Inequities in pharmaceutical access and use is a new report from Statistics Canada which shows that one in every five adults in Canada reported not having any prescription insurance to cover medication costs. Non-adherence to prescription because of cost was reported by 17 per cent of those without prescription drug coverage, almost 2.5 times higher than those with coverage.

Based on a 2021 survey conducted to examine pharmaceutical access and use across regions and sociodemographic groups during the pandemic, Statistics Canada found that the share of those reporting no prescription coverage varied considerably from one province to the next. That proportion ranges from 14 per cent of those surveyed in Nova Scotia, up to 26 per cent of those surveyed in British Columbia.

Not surprisingly, seniors were the most likely to report not having coverage for medication costs. Immigrants and racialized persons – those belonging to visible minority populations defined under the Employment Equity Act – also had a notably higher percentage reporting that they did not have prescription drug coverage. More than 29 per cent of both immigrants surveyed and racialized persons surveyed had no coverage.

Overall, Statistics Canada found that prescription medication use was lower among those who did not have prescription drug coverage. “Given the cost of taking prescription medication, not having prescription insurance may be an important barrier to accessing medication when needed,” they write. “Among people who reported having some level of prescription insurance coverage in 2021, 70 per cent reported having taken or been prescribed medication in the 12 months preceding the survey, compared with 56 per cent of those without prescription insurance coverage.” 
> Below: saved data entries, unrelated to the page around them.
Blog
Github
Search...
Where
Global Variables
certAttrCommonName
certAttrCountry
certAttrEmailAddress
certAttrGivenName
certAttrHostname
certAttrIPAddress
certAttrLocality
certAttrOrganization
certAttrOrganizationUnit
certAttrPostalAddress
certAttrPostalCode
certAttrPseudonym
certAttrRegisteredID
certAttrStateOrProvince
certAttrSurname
More, they say close to one in five reported that the pandemic affected their prescription coverage.

“Unlike every other developed country with universal health care, Canada does not have universal coverage of prescription medication,” the report states, adding that the decision to implement universal pharmacare is one that has been long debated in the country.

“This research highlighted the problems with the varying provincial plans by identifying some of the gaps in the current system,” the report states, adding that future research could assess more clearly the proportion of Canadians with insurance coverage.